We buy many insurances – just in case.  Car, homeowners, apartment, flood, personal liability – all are hedges against the unknown and unwanted.  Seeing a business opportunity, insurers created a long-term care insurance market for a benefit the customer might not need for another 25 years. We can buy a service contract to cover repairs of our appliances.  Yet so it continues that when we purchase technology, carrier, or software services, the offering changes ever more quickly -- and our technology becomes obsolete. So we toss the products (and services) into the soon-forgotten gadget graveyard with 135 million mobile phones discarded in 2010 alone -- the last date for which there are EPA statistics.


We are always in restart mode... We pay all over again for the same mind-numbing learning curve about new chargers, cases, setups, upgrades, downloads, uploads, backups and restore processes (such as in-car technology). The most we can buy is a Geek Squad-like service plan for fixing the current mishmash of gadgets. We cannot buy an insurance service plan for the gadgets that haven’t been invented yet – the ones that we have not yet acquired. Looking down from the balcony at a recent matinee, note how many non-teens struggle to exit from Facebook dog pictures, silence the ringer, or turn the phone off.  No doubt these phones were new, customizing the icons and learning the phone's idiosyncrasies daunting.

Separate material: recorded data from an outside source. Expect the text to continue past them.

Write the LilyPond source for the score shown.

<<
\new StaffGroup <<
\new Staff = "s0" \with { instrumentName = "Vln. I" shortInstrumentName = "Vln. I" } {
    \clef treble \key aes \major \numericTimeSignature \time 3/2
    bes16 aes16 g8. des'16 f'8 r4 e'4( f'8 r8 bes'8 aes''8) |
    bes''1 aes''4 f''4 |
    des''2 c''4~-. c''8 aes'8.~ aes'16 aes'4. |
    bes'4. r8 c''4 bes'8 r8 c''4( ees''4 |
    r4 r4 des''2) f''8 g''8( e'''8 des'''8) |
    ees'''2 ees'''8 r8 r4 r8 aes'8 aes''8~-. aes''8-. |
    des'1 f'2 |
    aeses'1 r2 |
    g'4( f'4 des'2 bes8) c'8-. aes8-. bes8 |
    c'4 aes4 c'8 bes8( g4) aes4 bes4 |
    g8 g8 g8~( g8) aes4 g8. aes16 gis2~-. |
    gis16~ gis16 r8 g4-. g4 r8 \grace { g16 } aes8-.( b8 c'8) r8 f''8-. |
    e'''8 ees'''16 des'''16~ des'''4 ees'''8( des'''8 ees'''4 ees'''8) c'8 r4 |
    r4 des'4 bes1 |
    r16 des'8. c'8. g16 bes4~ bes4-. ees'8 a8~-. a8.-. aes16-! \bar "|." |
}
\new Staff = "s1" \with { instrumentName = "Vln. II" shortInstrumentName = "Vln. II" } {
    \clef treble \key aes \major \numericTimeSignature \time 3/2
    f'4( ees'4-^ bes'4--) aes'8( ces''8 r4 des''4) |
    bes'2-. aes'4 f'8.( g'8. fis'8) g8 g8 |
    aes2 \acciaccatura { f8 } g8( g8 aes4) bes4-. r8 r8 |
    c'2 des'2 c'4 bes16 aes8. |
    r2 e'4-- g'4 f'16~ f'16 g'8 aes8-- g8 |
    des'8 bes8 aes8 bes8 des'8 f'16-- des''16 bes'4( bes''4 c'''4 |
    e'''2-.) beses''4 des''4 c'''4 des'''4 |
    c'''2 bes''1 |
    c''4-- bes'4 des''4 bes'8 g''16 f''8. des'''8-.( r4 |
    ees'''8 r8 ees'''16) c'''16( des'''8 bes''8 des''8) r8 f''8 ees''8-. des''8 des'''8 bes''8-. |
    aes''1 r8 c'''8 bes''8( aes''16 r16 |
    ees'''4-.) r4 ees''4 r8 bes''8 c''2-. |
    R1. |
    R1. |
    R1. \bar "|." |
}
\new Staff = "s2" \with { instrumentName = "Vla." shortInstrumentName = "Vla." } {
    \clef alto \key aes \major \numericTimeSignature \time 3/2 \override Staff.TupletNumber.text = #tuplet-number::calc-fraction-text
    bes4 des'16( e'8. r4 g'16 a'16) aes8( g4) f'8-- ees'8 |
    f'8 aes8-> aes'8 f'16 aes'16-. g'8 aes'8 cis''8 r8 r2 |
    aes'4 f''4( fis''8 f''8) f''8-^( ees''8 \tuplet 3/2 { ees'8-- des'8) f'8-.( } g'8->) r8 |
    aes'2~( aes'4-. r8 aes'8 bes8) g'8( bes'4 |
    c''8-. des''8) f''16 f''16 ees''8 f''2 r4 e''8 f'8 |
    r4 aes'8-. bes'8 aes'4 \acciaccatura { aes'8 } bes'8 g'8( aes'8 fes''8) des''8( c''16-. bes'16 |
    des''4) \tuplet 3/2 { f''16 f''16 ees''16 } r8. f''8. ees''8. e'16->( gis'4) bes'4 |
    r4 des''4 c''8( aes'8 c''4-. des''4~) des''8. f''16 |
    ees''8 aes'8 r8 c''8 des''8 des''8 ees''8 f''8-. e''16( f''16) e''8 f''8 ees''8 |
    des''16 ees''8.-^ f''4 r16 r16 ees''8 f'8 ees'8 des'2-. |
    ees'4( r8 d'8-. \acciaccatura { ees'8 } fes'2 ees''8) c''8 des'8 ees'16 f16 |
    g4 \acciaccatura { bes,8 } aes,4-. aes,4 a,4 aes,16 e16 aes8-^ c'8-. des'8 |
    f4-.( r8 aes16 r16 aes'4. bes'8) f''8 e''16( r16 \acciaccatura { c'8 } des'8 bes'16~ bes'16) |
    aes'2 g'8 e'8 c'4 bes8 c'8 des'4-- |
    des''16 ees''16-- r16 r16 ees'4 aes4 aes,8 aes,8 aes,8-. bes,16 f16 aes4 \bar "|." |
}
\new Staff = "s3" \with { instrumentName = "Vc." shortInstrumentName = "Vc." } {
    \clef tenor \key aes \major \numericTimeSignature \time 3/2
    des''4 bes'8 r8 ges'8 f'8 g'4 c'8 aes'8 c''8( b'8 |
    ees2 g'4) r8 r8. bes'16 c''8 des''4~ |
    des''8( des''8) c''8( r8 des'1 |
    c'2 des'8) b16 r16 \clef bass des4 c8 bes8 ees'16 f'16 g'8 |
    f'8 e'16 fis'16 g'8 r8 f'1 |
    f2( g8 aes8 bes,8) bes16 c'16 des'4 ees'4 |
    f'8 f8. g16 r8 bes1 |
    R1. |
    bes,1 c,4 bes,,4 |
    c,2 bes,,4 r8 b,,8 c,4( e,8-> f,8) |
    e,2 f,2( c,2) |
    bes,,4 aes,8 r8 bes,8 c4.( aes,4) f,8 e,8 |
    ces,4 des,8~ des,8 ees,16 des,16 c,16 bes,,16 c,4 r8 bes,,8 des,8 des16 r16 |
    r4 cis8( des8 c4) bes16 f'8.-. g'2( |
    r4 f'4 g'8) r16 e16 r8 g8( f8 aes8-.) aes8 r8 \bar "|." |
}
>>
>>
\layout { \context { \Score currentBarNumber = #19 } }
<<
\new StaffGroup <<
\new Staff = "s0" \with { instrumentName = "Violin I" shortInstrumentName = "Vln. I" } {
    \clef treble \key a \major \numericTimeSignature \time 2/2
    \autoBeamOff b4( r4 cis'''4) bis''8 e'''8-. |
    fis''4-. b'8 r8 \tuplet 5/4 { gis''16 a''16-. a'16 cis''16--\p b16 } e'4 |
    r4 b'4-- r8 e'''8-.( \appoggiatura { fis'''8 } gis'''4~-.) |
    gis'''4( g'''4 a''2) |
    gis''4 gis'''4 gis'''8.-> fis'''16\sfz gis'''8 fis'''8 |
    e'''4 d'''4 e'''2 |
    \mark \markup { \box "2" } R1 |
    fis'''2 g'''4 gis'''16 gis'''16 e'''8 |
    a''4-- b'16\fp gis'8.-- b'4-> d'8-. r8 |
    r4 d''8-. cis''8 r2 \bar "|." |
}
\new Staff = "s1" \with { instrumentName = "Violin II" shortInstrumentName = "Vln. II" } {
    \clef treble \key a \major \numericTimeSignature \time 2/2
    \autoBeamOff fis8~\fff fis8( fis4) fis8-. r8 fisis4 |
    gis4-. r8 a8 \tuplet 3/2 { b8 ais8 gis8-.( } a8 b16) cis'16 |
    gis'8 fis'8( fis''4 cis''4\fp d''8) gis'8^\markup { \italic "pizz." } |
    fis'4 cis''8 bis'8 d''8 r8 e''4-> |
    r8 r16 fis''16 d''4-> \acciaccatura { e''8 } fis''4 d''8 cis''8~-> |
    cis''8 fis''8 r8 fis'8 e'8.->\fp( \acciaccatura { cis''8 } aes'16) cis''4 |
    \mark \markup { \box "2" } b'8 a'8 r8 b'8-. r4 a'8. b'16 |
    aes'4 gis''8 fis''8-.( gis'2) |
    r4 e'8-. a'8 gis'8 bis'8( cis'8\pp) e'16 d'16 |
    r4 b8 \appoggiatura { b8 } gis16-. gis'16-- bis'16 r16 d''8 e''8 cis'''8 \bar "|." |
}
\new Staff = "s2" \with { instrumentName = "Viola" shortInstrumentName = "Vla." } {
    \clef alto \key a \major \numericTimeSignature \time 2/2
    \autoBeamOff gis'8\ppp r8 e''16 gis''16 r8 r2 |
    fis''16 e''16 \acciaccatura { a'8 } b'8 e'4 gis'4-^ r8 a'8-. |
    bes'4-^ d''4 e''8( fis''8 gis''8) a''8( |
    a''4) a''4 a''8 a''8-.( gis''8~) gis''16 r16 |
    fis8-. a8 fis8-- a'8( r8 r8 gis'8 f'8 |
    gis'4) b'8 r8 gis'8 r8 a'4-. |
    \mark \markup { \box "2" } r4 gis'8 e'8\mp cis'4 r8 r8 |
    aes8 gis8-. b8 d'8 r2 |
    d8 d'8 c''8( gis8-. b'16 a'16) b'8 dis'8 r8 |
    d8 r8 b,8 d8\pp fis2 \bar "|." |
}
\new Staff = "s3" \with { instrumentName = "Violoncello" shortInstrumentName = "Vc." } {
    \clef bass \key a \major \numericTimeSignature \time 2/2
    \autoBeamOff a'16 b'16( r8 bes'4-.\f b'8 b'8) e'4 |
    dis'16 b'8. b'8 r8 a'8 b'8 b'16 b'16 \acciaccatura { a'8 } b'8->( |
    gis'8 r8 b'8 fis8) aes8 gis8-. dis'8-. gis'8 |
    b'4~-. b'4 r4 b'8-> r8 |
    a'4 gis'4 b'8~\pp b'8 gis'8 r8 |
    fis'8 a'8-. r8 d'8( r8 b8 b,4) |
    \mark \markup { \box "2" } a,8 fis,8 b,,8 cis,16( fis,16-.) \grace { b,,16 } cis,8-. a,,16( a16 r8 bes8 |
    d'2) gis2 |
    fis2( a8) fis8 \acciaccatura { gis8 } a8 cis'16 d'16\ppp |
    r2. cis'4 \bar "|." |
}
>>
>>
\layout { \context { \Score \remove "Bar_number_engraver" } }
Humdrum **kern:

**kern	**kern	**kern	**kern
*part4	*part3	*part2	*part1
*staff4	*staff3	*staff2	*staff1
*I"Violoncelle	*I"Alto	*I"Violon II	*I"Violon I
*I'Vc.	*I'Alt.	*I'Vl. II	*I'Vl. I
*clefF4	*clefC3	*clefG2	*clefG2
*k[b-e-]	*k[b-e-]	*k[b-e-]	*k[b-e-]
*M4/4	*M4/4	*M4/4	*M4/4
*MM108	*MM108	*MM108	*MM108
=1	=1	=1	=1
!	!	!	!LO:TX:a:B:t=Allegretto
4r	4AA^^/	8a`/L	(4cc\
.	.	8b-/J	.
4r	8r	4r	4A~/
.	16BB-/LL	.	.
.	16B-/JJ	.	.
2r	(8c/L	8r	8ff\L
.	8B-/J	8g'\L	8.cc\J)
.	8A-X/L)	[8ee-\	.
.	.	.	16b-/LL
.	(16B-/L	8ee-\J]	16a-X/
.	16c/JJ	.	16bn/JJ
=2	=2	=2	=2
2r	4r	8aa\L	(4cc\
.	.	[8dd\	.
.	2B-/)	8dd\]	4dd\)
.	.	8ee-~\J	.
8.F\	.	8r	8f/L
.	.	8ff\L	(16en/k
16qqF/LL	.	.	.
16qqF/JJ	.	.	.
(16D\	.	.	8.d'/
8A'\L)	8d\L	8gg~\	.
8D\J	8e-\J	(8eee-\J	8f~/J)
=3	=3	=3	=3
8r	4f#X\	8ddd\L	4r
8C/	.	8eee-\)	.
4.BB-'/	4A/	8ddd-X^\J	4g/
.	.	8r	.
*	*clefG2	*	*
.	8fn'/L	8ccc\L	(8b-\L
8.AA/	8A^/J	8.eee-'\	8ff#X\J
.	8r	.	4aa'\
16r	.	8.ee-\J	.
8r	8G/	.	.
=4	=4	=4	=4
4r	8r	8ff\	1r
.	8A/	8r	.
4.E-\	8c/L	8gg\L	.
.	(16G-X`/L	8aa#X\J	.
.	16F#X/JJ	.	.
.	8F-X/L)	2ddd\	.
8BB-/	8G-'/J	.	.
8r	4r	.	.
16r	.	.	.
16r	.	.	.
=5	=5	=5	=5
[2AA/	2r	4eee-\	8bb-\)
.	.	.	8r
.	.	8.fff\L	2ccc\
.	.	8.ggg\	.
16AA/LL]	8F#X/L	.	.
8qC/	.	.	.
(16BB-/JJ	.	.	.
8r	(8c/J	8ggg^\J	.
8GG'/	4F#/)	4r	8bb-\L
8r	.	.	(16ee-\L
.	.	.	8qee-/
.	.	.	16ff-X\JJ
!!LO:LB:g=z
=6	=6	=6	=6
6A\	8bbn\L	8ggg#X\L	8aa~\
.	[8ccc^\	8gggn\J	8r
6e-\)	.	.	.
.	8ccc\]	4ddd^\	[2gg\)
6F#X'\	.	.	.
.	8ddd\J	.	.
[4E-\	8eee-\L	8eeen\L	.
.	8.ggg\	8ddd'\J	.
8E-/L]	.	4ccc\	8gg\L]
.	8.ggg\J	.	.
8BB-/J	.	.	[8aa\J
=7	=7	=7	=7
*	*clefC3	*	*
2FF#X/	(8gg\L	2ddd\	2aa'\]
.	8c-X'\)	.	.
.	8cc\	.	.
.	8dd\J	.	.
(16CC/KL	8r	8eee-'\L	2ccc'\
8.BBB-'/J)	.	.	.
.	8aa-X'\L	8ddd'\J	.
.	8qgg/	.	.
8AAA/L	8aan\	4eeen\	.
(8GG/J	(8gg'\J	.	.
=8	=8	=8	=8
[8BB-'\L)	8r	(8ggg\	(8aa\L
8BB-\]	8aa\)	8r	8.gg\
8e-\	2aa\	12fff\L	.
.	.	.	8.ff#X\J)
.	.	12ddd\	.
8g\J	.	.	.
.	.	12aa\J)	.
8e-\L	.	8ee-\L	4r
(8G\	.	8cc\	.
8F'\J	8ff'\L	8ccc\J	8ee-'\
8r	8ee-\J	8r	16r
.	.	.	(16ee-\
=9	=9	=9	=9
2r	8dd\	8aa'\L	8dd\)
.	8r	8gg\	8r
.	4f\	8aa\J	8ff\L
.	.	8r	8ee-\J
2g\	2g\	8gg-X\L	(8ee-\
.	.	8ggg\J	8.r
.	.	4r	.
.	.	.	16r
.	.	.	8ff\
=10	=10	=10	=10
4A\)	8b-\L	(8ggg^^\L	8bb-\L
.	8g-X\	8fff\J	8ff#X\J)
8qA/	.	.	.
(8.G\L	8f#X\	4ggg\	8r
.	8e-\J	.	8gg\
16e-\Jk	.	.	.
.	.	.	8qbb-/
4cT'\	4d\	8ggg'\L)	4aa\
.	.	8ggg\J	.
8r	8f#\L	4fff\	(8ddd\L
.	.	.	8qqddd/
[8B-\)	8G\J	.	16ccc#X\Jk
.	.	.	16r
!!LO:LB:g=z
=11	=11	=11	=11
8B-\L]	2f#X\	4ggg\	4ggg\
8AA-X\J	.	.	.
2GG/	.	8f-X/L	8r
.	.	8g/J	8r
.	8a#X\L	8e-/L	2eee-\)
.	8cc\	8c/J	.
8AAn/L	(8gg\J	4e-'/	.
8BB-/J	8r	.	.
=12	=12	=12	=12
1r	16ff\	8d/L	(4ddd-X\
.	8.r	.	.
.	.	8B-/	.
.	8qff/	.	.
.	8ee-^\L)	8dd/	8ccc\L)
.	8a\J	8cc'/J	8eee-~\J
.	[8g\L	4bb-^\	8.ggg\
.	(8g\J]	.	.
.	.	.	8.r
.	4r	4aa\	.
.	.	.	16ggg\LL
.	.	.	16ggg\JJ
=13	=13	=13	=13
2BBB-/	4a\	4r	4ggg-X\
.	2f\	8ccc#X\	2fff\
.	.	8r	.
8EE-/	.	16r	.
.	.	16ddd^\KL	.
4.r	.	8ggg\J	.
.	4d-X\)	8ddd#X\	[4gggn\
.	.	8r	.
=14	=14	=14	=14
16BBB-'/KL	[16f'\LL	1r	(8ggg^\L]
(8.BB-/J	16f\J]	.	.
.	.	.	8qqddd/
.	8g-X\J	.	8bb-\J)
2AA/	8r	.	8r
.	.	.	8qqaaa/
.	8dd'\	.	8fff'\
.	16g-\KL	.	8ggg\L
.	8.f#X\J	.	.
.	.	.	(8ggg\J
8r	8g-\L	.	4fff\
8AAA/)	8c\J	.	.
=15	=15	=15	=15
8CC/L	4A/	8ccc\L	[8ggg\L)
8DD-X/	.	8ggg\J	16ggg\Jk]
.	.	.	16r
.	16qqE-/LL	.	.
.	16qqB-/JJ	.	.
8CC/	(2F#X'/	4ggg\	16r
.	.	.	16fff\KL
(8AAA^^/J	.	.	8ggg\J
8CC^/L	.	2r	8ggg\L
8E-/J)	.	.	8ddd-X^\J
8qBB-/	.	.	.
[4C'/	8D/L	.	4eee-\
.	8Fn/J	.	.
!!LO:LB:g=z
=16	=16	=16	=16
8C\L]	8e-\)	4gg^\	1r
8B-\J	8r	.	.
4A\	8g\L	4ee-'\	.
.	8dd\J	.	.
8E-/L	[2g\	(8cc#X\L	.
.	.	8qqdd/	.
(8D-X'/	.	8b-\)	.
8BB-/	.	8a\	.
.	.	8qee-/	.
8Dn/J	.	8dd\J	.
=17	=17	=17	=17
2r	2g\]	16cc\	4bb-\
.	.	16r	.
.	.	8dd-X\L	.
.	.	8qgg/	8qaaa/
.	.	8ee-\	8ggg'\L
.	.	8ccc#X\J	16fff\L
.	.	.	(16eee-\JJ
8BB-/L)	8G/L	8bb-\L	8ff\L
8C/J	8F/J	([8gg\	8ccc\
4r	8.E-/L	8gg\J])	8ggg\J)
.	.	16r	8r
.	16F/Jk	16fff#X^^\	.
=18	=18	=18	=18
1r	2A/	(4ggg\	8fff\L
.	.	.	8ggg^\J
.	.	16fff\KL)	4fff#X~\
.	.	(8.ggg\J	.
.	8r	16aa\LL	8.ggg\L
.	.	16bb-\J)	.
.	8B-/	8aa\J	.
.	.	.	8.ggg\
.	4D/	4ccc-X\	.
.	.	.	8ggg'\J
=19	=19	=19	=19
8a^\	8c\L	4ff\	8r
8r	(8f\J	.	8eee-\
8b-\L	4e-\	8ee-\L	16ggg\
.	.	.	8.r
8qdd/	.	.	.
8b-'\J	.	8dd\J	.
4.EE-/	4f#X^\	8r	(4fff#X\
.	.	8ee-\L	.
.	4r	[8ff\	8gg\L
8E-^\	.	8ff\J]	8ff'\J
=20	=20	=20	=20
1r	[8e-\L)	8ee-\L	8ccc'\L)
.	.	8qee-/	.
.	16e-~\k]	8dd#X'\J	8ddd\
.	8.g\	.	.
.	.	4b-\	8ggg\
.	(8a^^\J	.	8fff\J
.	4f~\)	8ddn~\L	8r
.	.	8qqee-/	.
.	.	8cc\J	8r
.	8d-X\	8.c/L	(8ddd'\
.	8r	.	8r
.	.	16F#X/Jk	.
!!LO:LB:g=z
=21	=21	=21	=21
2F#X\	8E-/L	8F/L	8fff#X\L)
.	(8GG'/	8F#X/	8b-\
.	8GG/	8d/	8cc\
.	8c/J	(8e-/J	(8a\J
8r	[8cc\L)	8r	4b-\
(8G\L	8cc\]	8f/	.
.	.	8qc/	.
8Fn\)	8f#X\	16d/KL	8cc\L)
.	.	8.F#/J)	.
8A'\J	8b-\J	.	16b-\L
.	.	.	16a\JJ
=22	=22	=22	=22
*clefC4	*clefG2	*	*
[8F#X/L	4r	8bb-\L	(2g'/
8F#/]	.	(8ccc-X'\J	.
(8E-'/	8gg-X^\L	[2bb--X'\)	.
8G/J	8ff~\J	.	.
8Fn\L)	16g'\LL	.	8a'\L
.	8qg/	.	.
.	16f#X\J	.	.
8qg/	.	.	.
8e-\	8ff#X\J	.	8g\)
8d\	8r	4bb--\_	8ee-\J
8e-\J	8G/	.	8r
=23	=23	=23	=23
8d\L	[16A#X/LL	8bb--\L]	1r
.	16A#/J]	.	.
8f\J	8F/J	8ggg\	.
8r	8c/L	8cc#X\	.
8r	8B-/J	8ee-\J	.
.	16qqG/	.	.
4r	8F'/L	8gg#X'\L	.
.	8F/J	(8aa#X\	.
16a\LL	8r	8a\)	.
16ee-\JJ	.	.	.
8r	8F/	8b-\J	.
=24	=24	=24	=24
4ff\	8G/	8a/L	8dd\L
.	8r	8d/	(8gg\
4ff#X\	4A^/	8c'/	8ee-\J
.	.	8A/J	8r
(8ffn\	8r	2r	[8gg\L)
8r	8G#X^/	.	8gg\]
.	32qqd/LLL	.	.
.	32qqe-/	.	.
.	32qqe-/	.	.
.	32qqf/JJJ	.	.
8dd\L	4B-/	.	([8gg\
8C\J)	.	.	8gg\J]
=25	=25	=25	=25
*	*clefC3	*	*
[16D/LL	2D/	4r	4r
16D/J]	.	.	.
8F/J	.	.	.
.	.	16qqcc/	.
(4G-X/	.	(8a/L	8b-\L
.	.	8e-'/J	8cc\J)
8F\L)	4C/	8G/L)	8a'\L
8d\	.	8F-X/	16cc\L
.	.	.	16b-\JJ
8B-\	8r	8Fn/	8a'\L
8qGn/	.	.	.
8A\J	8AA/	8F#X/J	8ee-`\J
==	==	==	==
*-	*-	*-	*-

...But we are increasingly dependent on our devices and online sites to find services.   This includes slogging through marketplaces of every type, including those health and companion care -- when we are at our most vulnerable and desperate, but also in-home repair, used cars, hotels, airfare. You name it, there's a marketplace out there that will find you an in-network, best deal, highest star rating whatever. Can we function without these 'referral' sources?  


Optimistic boomers think future technology will be a piece of cake.  Asked to picture the future, boomers think they will be different from their parents who resisted new technologies.  Even Best buy agrees that this is a boomer-senior problem – that the next generation won’t need genius bars or geek squads. Even boomers insist that their tech-savviness today will serve them well in 20-25 years – they will accommodate whatever ‘innovations’ Silicon Valley designers, all still 20-somethings, will foist on them. Boomers see the unknown tech future as something they can and want to deal with, the way they mastered (sort of) home network setup, Facebook, YouTube, Twitter, Skype, and Instagram. And they will want to deal with it, because, well, they are boomers. 


Not so fast – maybe our appalled 80-year-old selves will opt out versus boot up another device. Roll many of the current phenomena forward – and then imagine that like today’s 80-somethings, we have become fond of what we know and resistant to what we don’t know.  Why are there are 80+ folks out there who still carry clamshell phones and whose only tablets are meds?  Not because they hate new technology, but because mandated change is stressful. What if the lame attempts to regain and preserve personal online privacy fail – and online identity theft is the new normal? Cybersecurity jobs are booming, of course. Will the trend of decreasing device and internet safety push boomers to return to the horse-and-buggy era of telephone calls, email, and even handwritten letters? Or will the insurance industry identify an opportunity to create a long-term tech care policy that will protect us from future risks and obsolescence in our online and gadget use?